Fig. 4. A genetic toolkit for social behaviours across eusocial wasps.

a Change in certainty of correct caste classifications through progressive feature selection using Support Vector Machine (SVM) approaches. Models were trained on eight species and tested on the ninth species, where we instruct the model as to which sample represents the queen and which the worker for the eight species. Features (a.k.a. orthologous genes) were sorted by linear regression (x axis) with regard to caste identity within the 8 training species, beginning at 99% where almost all genes were used for the predictions of caste, to 1% where only the top one percent of genes from the linear regression (sorted by P value) were used to train the model. ‘1.0’ equates to high queen classification certainty. This test was repeated using various filters, showing: LEFT: use of only 1 to 1 orthogroups, where no gene isoforms or missing values were accepted into the model, MIDDLE: allowing three gene isoforms (using the most highly expressed as the representative) and RIGHT: allowing three gene isoforms and missing values (NAs; up to 2 species with no ortholog), filling in with non-caste biased gene values for queen and worker. Horizontal guide markers are placed at 0.4, 0.5 and 0.6 respectively indicating the confidence score for classifying queens, and the vertical dotted line marks the percentage at which the regression score becomes <0.05. b Histograms indicate the Bonferroni-corrected enriched gene ontology (GO) terms for the top orthologous genes from the corresponding model above (linear regression P value < 0.05; shown as dotted line in upper plots), tested against a background of all genes used in the corresponding SVM model (i.e. with a single gene representative for all species in the test). P values are single-tailed. c) Heatmap of the top 50 genes after sorting by linear regression, in the SVM with 3 merged isoforms and 2 NAs; showing species-normalised gene expression levels in the nine species for queen (Q) and worker (W) samples (where red indicated down-regulation and blue up; row Z-score). Orthogroup name and top Metapolybia blast hit are listed to the right.

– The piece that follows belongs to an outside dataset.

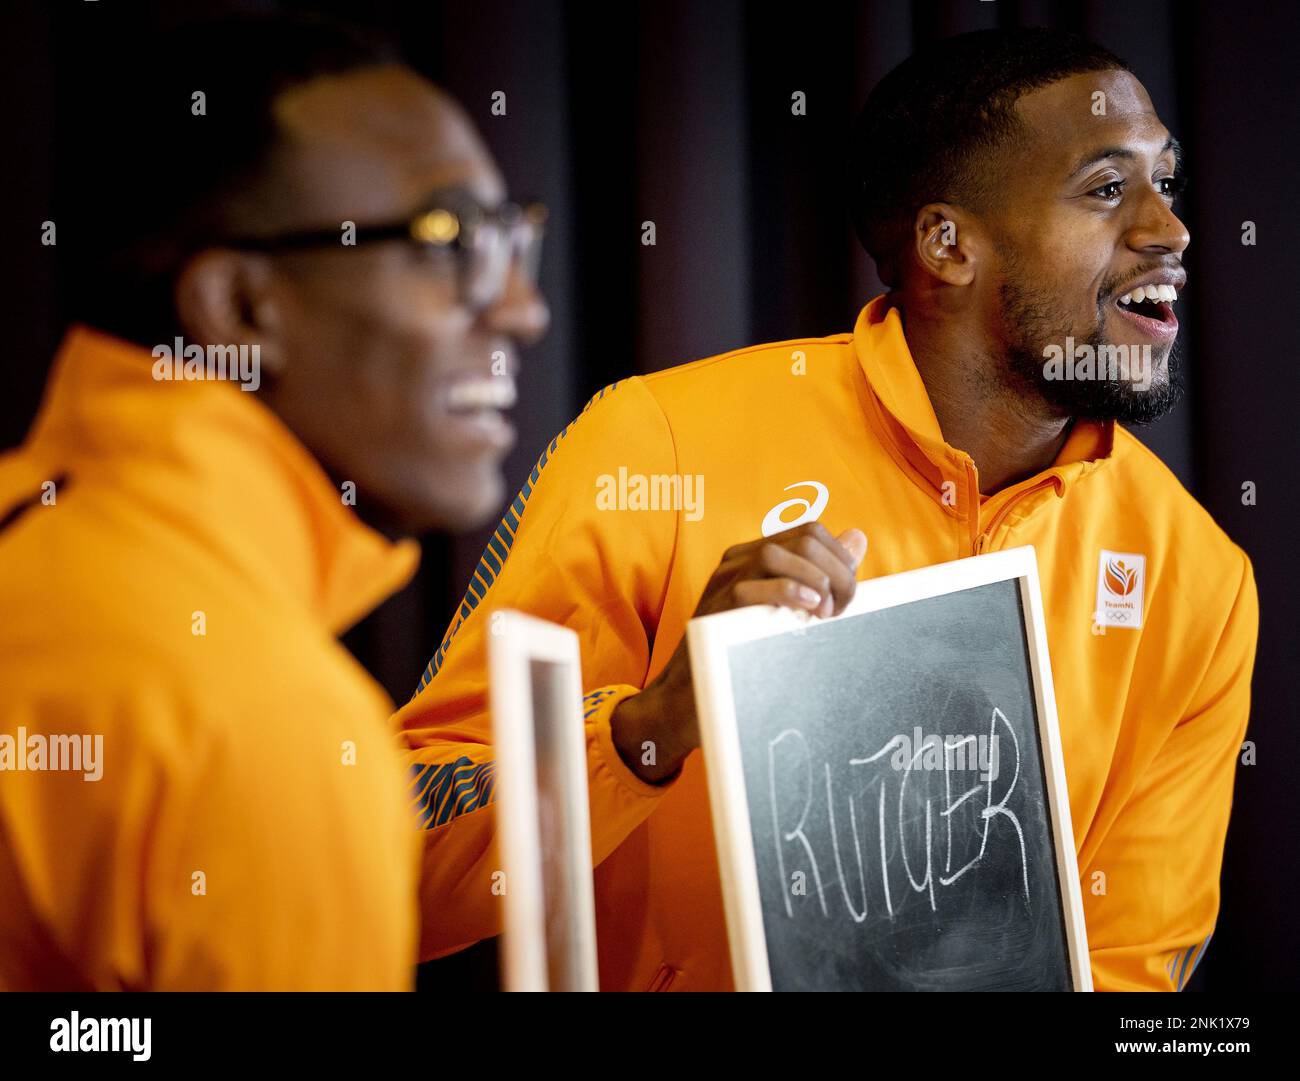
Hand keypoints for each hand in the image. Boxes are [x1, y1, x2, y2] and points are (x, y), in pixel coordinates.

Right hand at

Fig. 5. Testing for the presence of a distinct ‘simple society toolkit’ and a ‘complex society toolkit’.

a Using either the four species with the simpler or more complex societies, we trained SVM models with information as to which sample represents the queen and worker for the four species. We used a progressive filtering of genes (based on linear regression; the same method used in Fig. 4), to assess how well we could predict caste using more informative genes. UPPER panel: training with the four simpler species, and tested on each of the four more complex species. LOWER panel: training with the four more complex species, and tested on each of the four simpler species. Classification estimates of being a queen from 0 to 1 is plotted for each species across the progressively filtered sets. The total number of orthologous genes used in each SVM model are shown (bottom left of each panel); the total number of these genes that were significant predictors of caste (p value < 0.05) is listed at the dotted line. For each test (pair of Queen/Worker in each species), the SVM model was run using genes with only 1 homologous gene copy per species. b Overlap of significant genes among the three putative toolkits, comparing those genes for ‘simpler species’ (Fig. 5a UPPER panel), ‘more complex species’ (Fig. 5a LOWER panel), and ‘full spectrum’ (Fig. 4a- Left) toolkits. For each experiment, the number of orthogroups tested and the total number that were significant after linear regression are shown. Inside the Venn diagram are the numbers of these significant genes shared (or not) between the groups. Significant overlap is shown using hypergeometric tests (one-tailed). The colours represent the genes that predict caste in: the more complex societies (blue), the simpler societies (grey) and across the full spectrum (pink). c Enriched gene ontology terms (TopGO) using a background of all genes tested (n = 1304) for the two putative toolkits (focal sets n = 277 and n = 289), using an uncorrected single-tailed p values.